Excerpted text>

Segment Open

MW: So it’s more difficult to make money promoting parties for women?
BELL: It definitely is, but I don’t want anyone to think we’re in it for the money. The foremost reason we do it is because we’re trying to give women a safe, comfortable place to go.
A lot of times when we try to have parties at straight venues, they don’t get it. For example, we had a party at Adams Mill [Bar and Grill] for Girl Confidential every Saturday. It was great! But the last straw for us was, ”Oh, we have your back, we won’t let anybody up on this third floor unless they’re female, or a male escorted by a female friend.”
Somehow, security had disappeared. We had the third floor, but the next thing I know, these men, who were drunk, were taking pictures and video footage of the lesbians dancing. That’s a no-no. That’s not good for business. I don’t want anyone who comes to our parties to ever feel like they can’t be themselves or be safe.
[Adams Mill management] just didn’t understand. That was the number one thing we said to them: We need to create a safe environment for these women. And they didn’t do it. That’s not the first time that’s happened at a straight establishment.
MW: Is Fab Lounge a good fit?
BELL: It’s amazing. I couldn’t ask for a better working relationship. The owner is in our court. He sees it.
Every now and then I’ll get down about things, because I want everything to happen overnight. That’s just how I am, but I’ve learned to be a bit more patient. He’s very patient and very positive. He sees the place being the Wednesday place for ladies. I know it will happen, and he sees that too. He treats everyone with the same respect no matter how you look, no matter what you have between your legs. That’s all I can ask for: to treat the people who come out with respect. It’s a simple solution, but you don’t get that everywhere.
MW: What’s been the worst thing to happen at a B.O.I. event?
BELL: [Laughs.] Oh, God. I flip out on anything. I have panic attacks. Everything has to be perfect, perfect, perfect. So, to me, it could be anything.
I guess the worst thing was at the past prom. It was a learning process. We had to communicate with our DJ about how big the room was, how big her speakers needed to be, what have you. But she didn’t purchase the right kind of speakers and an hour into the prom, she overloads them.

Segment Closed

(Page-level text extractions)

Segment Open

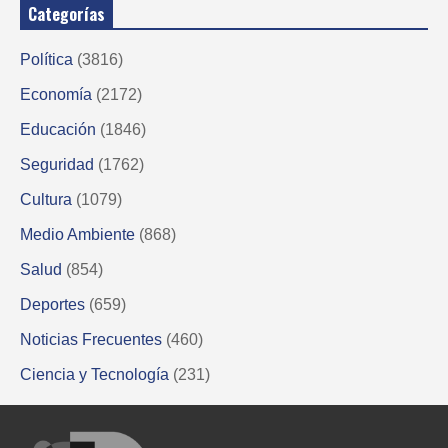
Categorías
Política
(3816)
Economía
(2172)
Educación
(1846)
Seguridad
(1762)
Cultura
(1079)
Medio Ambiente
(868)
Salud
(854)
Deportes
(659)
Noticias Frecuentes
(460)
Ciencia y Tecnología
(231)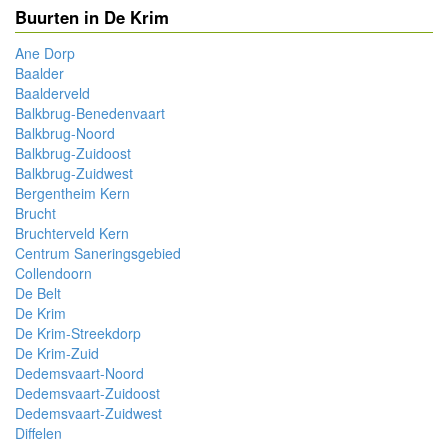
Buurten in De Krim
Ane Dorp
Baalder
Baalderveld
Balkbrug-Benedenvaart
Balkbrug-Noord
Balkbrug-Zuidoost
Balkbrug-Zuidwest
Bergentheim Kern
Brucht
Bruchterveld Kern
Centrum Saneringsgebied
Collendoorn
De Belt
De Krim
De Krim-Streekdorp
De Krim-Zuid
Dedemsvaart-Noord
Dedemsvaart-Zuidoost
Dedemsvaart-Zuidwest
Diffelen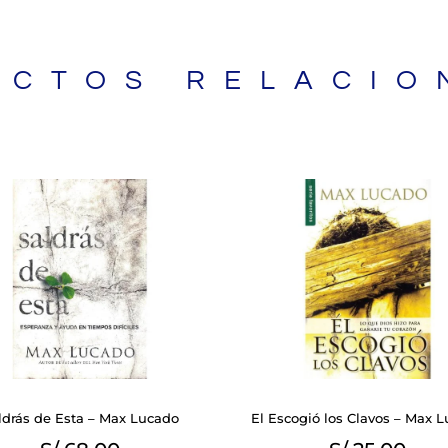
UCTOS RELACIO
BIBLIAS
ldrás de Esta – Max Lucado
El Escogió los Clavos – Max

Segment Closed

Can you continue the interview about lesbian party promotion from where it stops? You can ignore the items.

As you can imagine, I was running around like a madwoman. Luckily, we had a great techie and she ran over to the Lincoln Theatre and they lent us two speakers. [Laughs.] That’s the worst thing that’s happened.
But, again, it’s amazing the type of people that we get. People came up to us and said, ”Hey, don’t worry about it. We’re having a great time.” People didn’t even notice, because we had other things going on.
MW: And you recovered?
BELL: We recovered, but rest assured that won’t happen again. I’m going to have backup for my backup.
MW: Which event came together perfectly?
BELL: The Queer Women’s Prom, the first prom. I did it by myself and it took a lot of work, added a lot of gray hairs. But during the prom, I stopped and looked out across the sea of women and said to myself, ”I did it.”
That just solidified everything for me, that this is what I’m supposed to do. It was the best feeling. Any true event planner, promoter, producer, will tell you that the most gratification they get is to see their patrons or clients having a great time.
A lot of times, there are people who aren’t really genuine with what they do, or promoters who are just in it for the money. We’re a different breed of promoter. We don’t just throw parties. We really stay active in the community to create unique and social events throughout the year for everyone. And we do it because we love it, we love D.C., and we want to see the gay community flourish.